The country recorded more than 200,000 coronavirus cases over the last 24 hours, bringing the total to 12,002,863, according to NBC News' tally. The total number of deaths is 255,567.

More than 40 states plus Washington D.C., Puerto Rico, the U.S. Virgin Islands, and Guam are experiencing a percentage increase in cases from over the past 14 days. Of those, a dozen states are seeing a spike in new cases.

Meanwhile, governors and mayors across the U.S. are ratcheting up COVID-19 restrictions amid the record-shattering resurgence of the virus that is all but certain to get worse because of holiday travel and family gatherings over Thanksgiving. Leaders are closing businesses or curtailing hours and other operations, and they are ordering or imploring people to stay home and keep their distance from others to help stem a rising tide of infections that threatens to overwhelm the health care system.

Here are the latest updates on the coronavirus pandemic:

Donald Trump Jr. Tests Positive for COVID-19

Donald Trump Jr. has tested positive for coronavirus, a spokesman said Friday.

“Don tested positive at the start of the week and has been quarantining out at his cabin since the result.
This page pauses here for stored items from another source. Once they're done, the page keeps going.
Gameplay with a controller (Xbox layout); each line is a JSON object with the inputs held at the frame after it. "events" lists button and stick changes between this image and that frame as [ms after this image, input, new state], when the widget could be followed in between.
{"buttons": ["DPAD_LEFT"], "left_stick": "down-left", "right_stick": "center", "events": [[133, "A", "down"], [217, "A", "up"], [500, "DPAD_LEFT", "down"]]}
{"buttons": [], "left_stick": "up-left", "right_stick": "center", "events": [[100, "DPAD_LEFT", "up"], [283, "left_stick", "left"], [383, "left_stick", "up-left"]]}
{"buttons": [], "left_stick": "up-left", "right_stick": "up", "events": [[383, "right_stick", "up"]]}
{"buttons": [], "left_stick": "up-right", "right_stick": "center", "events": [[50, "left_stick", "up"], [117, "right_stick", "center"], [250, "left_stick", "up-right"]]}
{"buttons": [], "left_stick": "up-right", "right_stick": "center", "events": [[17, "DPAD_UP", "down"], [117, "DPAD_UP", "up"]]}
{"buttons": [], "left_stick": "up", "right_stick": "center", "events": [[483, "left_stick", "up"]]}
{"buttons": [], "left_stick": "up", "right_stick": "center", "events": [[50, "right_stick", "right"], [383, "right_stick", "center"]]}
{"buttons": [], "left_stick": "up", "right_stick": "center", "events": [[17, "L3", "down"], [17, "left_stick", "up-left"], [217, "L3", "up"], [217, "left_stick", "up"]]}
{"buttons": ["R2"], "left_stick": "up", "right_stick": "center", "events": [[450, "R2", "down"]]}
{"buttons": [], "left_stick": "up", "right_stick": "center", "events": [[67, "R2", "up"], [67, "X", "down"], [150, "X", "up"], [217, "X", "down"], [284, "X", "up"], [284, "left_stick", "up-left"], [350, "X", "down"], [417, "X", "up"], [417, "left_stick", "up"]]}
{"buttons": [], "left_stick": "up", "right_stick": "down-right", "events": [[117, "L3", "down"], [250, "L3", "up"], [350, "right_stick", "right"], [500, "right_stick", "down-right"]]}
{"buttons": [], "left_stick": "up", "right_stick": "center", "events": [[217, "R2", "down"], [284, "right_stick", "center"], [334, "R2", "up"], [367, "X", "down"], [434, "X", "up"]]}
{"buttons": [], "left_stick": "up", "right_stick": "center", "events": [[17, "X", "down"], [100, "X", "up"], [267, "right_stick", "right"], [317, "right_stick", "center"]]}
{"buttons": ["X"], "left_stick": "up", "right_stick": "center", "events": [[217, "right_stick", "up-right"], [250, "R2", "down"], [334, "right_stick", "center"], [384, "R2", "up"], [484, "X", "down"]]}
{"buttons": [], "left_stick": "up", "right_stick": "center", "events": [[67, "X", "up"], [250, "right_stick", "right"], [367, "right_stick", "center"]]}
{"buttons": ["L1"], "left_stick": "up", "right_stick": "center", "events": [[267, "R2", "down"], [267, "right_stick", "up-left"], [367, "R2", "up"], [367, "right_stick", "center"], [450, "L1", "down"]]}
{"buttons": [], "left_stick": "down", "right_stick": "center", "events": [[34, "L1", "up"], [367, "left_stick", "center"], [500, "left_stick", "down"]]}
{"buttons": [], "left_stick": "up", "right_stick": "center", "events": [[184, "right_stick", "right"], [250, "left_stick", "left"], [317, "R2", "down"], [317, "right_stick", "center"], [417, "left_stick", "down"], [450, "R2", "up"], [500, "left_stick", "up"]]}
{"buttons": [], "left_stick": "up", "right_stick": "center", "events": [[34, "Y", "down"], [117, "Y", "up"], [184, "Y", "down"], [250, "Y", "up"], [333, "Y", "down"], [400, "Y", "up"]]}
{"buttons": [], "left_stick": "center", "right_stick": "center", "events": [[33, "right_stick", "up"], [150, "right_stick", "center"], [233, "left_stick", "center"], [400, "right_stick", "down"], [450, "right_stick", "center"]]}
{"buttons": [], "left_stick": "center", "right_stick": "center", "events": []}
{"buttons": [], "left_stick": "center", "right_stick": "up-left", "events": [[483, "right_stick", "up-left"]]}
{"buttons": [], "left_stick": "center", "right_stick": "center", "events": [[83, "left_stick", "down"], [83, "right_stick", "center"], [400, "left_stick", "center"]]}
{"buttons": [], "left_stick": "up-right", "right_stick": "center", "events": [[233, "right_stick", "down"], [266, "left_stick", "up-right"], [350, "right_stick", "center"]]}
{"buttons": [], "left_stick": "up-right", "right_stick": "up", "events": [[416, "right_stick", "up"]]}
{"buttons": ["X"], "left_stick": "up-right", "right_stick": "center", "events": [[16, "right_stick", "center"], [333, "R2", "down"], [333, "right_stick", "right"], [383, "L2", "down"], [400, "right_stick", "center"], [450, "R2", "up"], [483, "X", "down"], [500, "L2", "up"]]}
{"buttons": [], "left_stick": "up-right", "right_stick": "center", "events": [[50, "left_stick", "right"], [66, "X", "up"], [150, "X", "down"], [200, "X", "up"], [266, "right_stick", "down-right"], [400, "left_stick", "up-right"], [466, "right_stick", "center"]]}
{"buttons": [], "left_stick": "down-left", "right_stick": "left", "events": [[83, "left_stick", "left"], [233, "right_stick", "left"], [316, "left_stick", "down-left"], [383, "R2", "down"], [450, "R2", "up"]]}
He’s been completely asymptomatic so far and is following all medically recommended COVID-19 guidelines," the spokesman said.

Trump Jr. is the latest member of the president's family to become infected with the virus.

The president, the first lady and their son Barron have recovered from the virus.

Pfizer Requests Emergency Use of Its COVID-19 Vaccine in US

Pfizer said Friday it is asking U.S. regulators to allow emergency use of its COVID-19 vaccine.

Pfizer has submitted an application to the Food and Drug Administration on Friday for emergency use of its COVID-19 vaccine, starting the clock on a process that could bring first shots as early as next month and eventually an end to the pandemic -- but not until after a long, hard winter.

The action comes days after Pfizer Inc. and its German partner BioNTech announced that its vaccine appears 95% effective at preventing mild to severe COVID-19 disease in a large, ongoing study.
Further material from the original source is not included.